[[ Provided records, beginning ]]

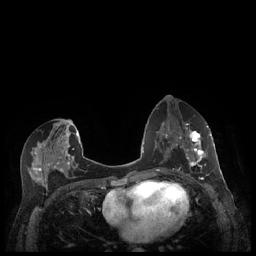
Breast MRI (dynamic contrast-enhanced), one axial slice; dynamic contrast-enhanced series, time point 2 of 7 at this slice position (early post-contrast); 1.5 T; TE 1.9 ms, TR 4.1 ms; 0.9 mm slice thickness; 256 × 256 image matrix, field of view 320 × 320 mm. Female patient.
Structures marked on this image (semi-automatically segmented with operator editing):
- enhancing-tissue mask used for the functional tumour volume (all voxels passing the contrast-enhancement thresholds inside the analysis volume; usually the tumour): box from (x=179, y=127) to (x=212, y=176) px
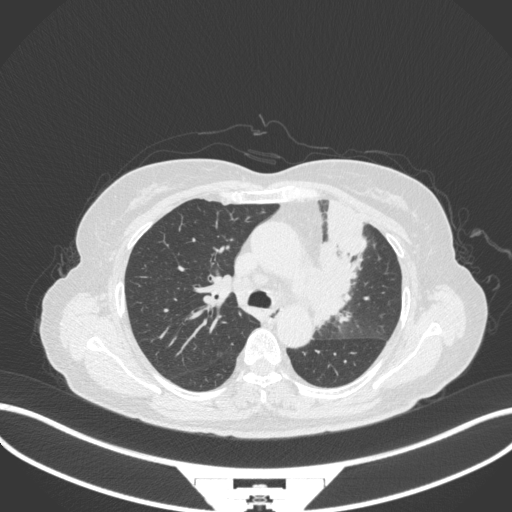
Chest CT, one axial slice; slice 225 of 382 in the series (ordered by position); lung window (W 1500 / L -600 HU); 1 mm slice thickness; 512 × 512 image matrix, field of view 400 × 400 mm. Patient: female, 64 years. Case-level facts recorded for this patient, not image findings: clinical TNM (as recorded): T2a N2 M0.
Outlined on this slice (bounding box drawn by a radiologist):
- lung tumour (recorded histology: adenocarcinoma): bounding box [x1, y1, x2, y2] px = [307, 193, 370, 327]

[[ Provided records, end ]]

* [Brief]
Print the lines from the beginning of the records up to and including the line containing "Structures marked on", word for word, with no pictures.

* [Exercise output]
Breast MRI (dynamic contrast-enhanced), one axial slice; dynamic contrast-enhanced series, time point 2 of 7 at this slice position (early post-contrast); 1.5 T; TE 1.9 ms, TR 4.1 ms; 0.9 mm slice thickness; 256 × 256 image matrix, field of view 320 × 320 mm. Female patient.
Structures marked on this image (semi-automatically segmented with operator editing):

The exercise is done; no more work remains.